How else would a legislator hailing from Teso region say she was not in support of the section of the Bill that tampers with dowry, beccause, apparently, it would be tampering with an important aspect of their traditions? If she had bothered to find out how her people back home truely felt about some such traditions, she probably would have discovered, in her same region, the likes of Grace Apio, and Akello.
These two women, as narrated in their life stories on Page three, represent the core of the community who have suffered at the hands of these practices that those far away from their brunt are fighting to preserve. Even in their scanty knowledge of what happens in the far lands where such laws as the Bill are crafted, these women know that such regulations would be their only hope from these practices that have oppressed them for so long.

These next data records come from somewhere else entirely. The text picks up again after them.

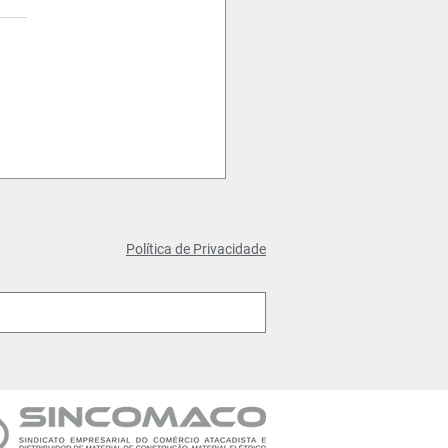
enciamento para a
on Rio está aberto
Política de Privacidade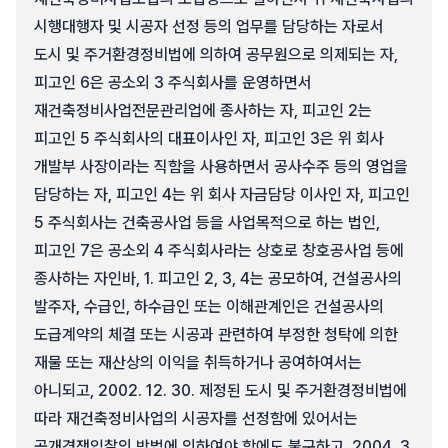
시행대행자 및 시공자 선정 등의 업무를 담당하는 자로서
도시 및 주거환경정비법에 의하여 공무원으로 의제되는 자,
피고인 6은 공소외 3 주식회사를 운영하면서
재건축정비사업전문관리업에 종사하는 자, 피고인 2는
피고인 5 주식회사의 대표이사인 자, 피고인 3은 위 회사
개발부 사장이라는 직함을 사용하면서 공사수주 등의 영업을
담당하는 자, 피고인 4는 위 회사 자금담당 이사인 자, 피고인
5 주식회사는 건축공사업 등을 사업목적으로 하는 법인,
피고인 7은 공소외 4 주식회사라는 상호로 창호공사업 등에
종사하는 자인바, 1. 피고인 2, 3, 4는 공모하여, 건설공사의
발주자, 수급인, 하수급인 또는 이해관계인은 건설공사의
도급계약의 체결 또는 시공과 관련하여 부정한 청탁에 의한
재물 또는 재산상의 이익을 취득하거나 공여하여서는
아니되고, 2002. 12. 30. 제정된 도시 및 주거환경정비법에
따라 재건축정비사업의 시공자를 선정함에 있어서는
공개경쟁입찰의 방법에 의하여야 함에도 불구하고, 2004. 3.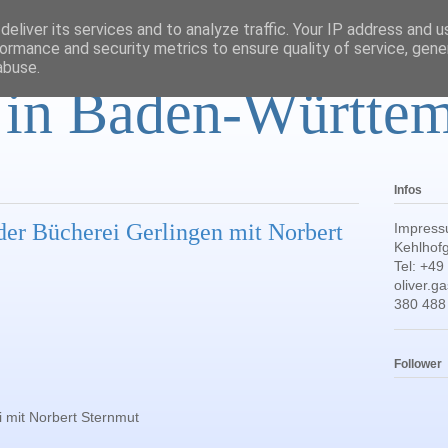
eliver its services and to analyze traffic. Your IP address and 
ormance and security metrics to ensure quality of service, gen
abuse.
r in Baden-Württe
Infos
der Bücherei Gerlingen mit Norbert
Impress
Kehlhofg
Tel: +49
oliver.
380 488
Follower
 mit Norbert Sternmut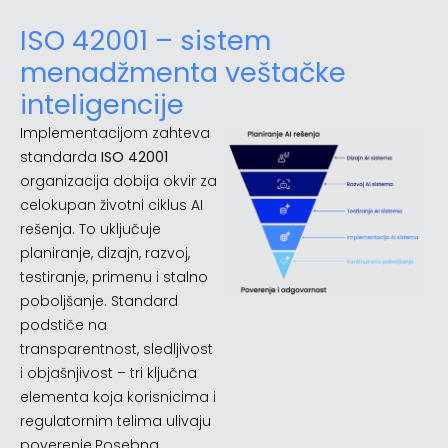
ISO 42001 – sistem
menadžmenta veštačke
inteligencije
Implementacijom zahteva
standarda
ISO 42001
organizacija dobija okvir za
celokupan životni ciklus AI
rešenja. To uključuje
planiranje, dizajn, razvoj,
testiranje, primenu i stalno
poboljšanje. Standard
podstiče na
transparentnost, sledljivost
i objašnjivost – tri ključna
elementa koja korisnicima i
regulatornim telima ulivaju
poverenje.Posebna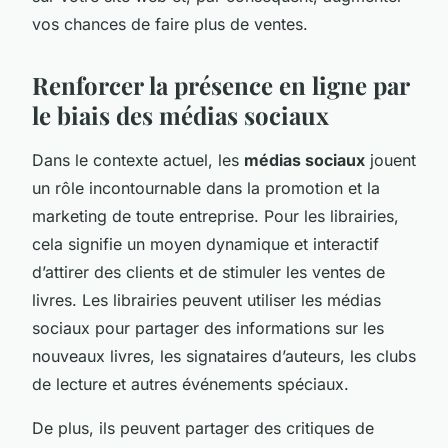
vos chances de faire plus de ventes.
Renforcer la présence en ligne par
le biais des médias sociaux
Dans le contexte actuel, les
médias sociaux
jouent
un rôle incontournable dans la promotion et la
marketing de toute entreprise. Pour les librairies,
cela signifie un moyen dynamique et interactif
d’attirer des clients et de stimuler les ventes de
livres. Les librairies peuvent utiliser les médias
sociaux pour partager des informations sur les
nouveaux livres, les signataires d’auteurs, les clubs
de lecture et autres événements spéciaux.
De plus, ils peuvent partager des critiques de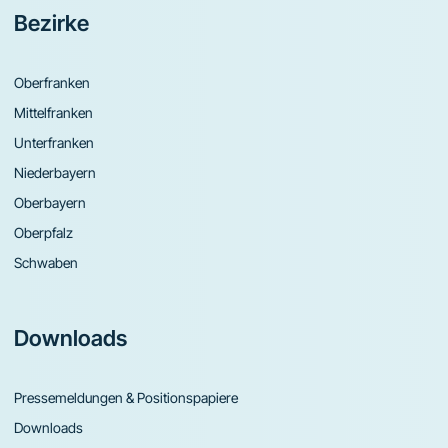
Bezirke
Oberfranken
Mittelfranken
Unterfranken
Niederbayern
Oberbayern
Oberpfalz
Schwaben
Downloads
Pressemeldungen & Positionspapiere
Downloads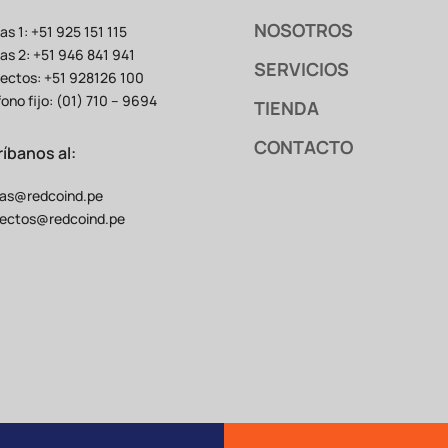
NOSOTROS
as 1: +51 925 151 115
as 2: +51 946 841 941
SERVICIOS
ectos: +51 928126 100
fono fijo: (01) 710 – 9694
TIENDA
CONTACTO
ríbanos al:
as@redcoind.pe
ectos@redcoind.pe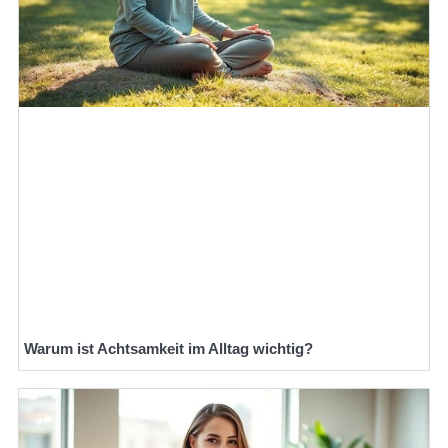
Warum ist Achtsamkeit im Alltag wichtig?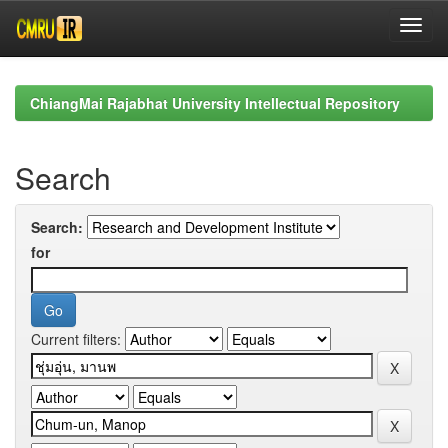
Skip
navigation
ChiangMai Rajabhat University Intellectual Repository
Search
Search:
for
Current filters:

If Madam Legislator had bothered to consult with her people, she would find that even the old people like 78-year-old Eriya Opolot, considered custodians of these traditions, are looking to this law to deliver them from a life of constantly looking over their shoulders, waiting for a police officer to lock them up for the dowry never refunded after their daughters flee from their drunken husbands and the indignity of being passed on amongst brothers-in-law as if they were a piece of furniture.
So this week, we have taken the trouble to seek out and put faces to the issues in the Bill. For those of us that argue about them without any idea how they affect us, or those who think it is not your business, Apio and Akello could be one of the women in your life in future, facing the possibility of widow inheritance. We bring to you the faces on the Bill too, to educate, in the simplest terms possible, about what this Bill is really about, what it seeks to address and who it seeks to benefit. We bring you the usual issues about the Bill, yes, but this time, give them a human face.
For our main feature, we look up Karitas Karisimbi. That smiley girl who we woke up to one day find taking our TV screens by storm. She is still smiley, and beautiful, but so much more has happened over the last three or so years she has been out of sight, and we tell you about that. Enjoy!